> WORK TO BE COMPLETED:
Restate the data word for word. Leave the pictures out.
----- COLLECTED MATERIAL -----
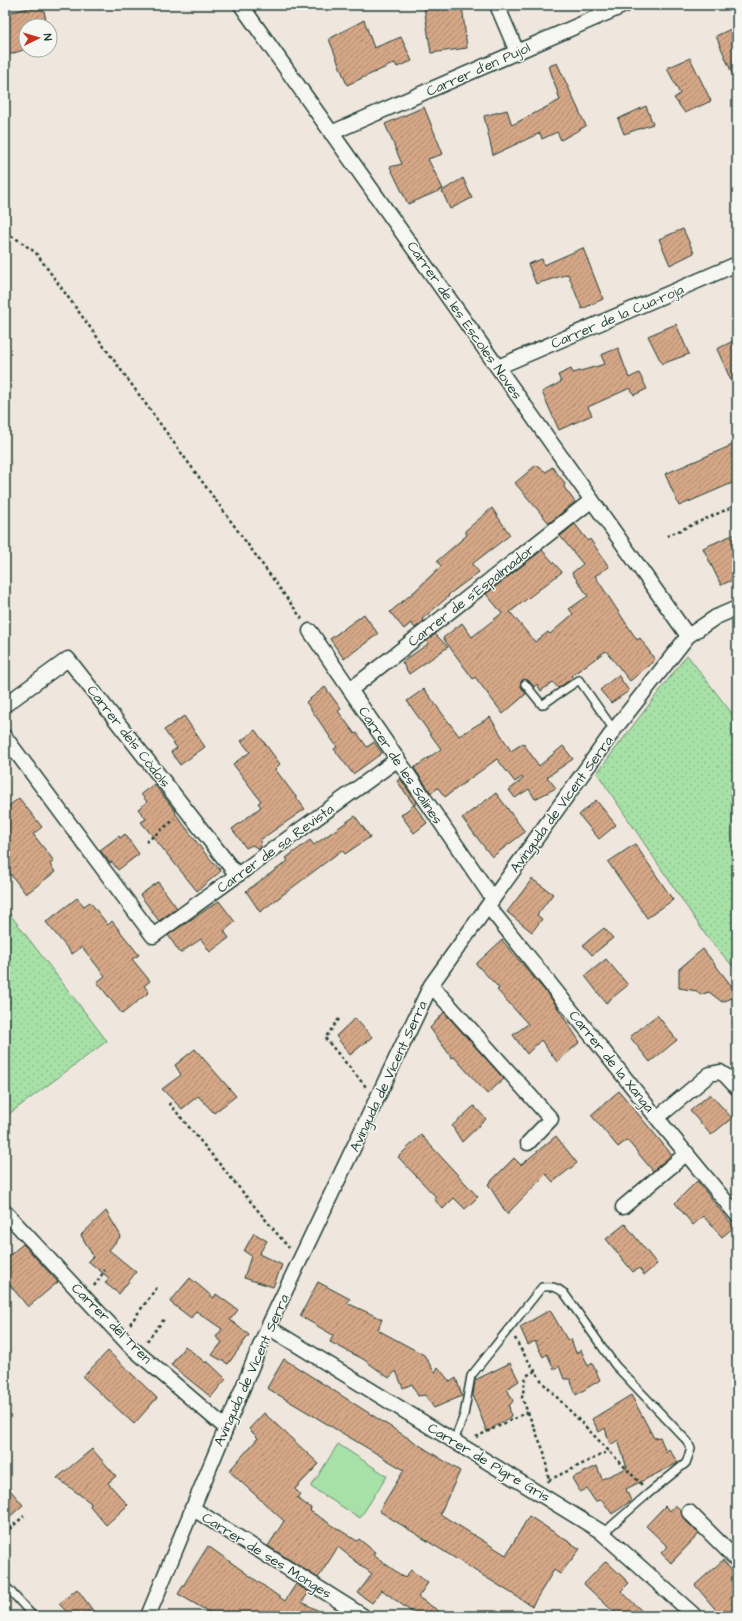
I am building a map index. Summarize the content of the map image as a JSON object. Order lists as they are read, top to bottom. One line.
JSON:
{"streets":{"street":["Carrer d'en Pujol","Carrer de la Cua-roja","Carrer de les Escoles Noves","Carrer de s'Espalmador","Carrer dels Còdols","Carrer de les Salines","Avinguda de Vicent Serra","Carrer de sa Revista","Carrer de la Xanga","Carrer del Tren","Carrer de Pigre Gris","Carrer de ses Monges"]},"crossings":[["Carrer d'en Pujol","Carrer de les Escoles Noves"],["Carrer de la Cua-roja","Carrer de les Escoles Noves"],["Carrer de les Escoles Noves","Carrer de s'Espalmador"],["Carrer de les Escoles Noves","Avinguda de Vicent Serra"],["Carrer de s'Espalmador","Carrer de les Salines"],["Carrer dels Còdols","Carrer de sa Revista"],["Carrer de les Salines","Avinguda de Vicent Serra"],["Carrer de les Salines","Carrer de sa Revista"],["Carrer de les Salines","Carrer de la Xanga"],["Avinguda de Vicent Serra","Carrer de la Xanga"],["Avinguda de Vicent Serra","Carrer del Tren"],["Avinguda de Vicent Serra","Carrer de Pigre Gris"],["Avinguda de Vicent Serra","Carrer de ses Monges"]],"north":"right"}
-----
> ANSWER TO THIS TASK:
I am building a map index. Summarize the content of the map image as a JSON object. Order lists as they are read, top to bottom. One line.
JSON:
{"streets":{"street":["Carrer d'en Pujol","Carrer de la Cua-roja","Carrer de les Escoles Noves","Carrer de s'Espalmador","Carrer dels Còdols","Carrer de les Salines","Avinguda de Vicent Serra","Carrer de sa Revista","Carrer de la Xanga","Carrer del Tren","Carrer de Pigre Gris","Carrer de ses Monges"]},"crossings":[["Carrer d'en Pujol","Carrer de les Escoles Noves"],["Carrer de la Cua-roja","Carrer de les Escoles Noves"],["Carrer de les Escoles Noves","Carrer de s'Espalmador"],["Carrer de les Escoles Noves","Avinguda de Vicent Serra"],["Carrer de s'Espalmador","Carrer de les Salines"],["Carrer dels Còdols","Carrer de sa Revista"],["Carrer de les Salines","Avinguda de Vicent Serra"],["Carrer de les Salines","Carrer de sa Revista"],["Carrer de les Salines","Carrer de la Xanga"],["Avinguda de Vicent Serra","Carrer de la Xanga"],["Avinguda de Vicent Serra","Carrer del Tren"],["Avinguda de Vicent Serra","Carrer de Pigre Gris"],["Avinguda de Vicent Serra","Carrer de ses Monges"]],"north":"right"}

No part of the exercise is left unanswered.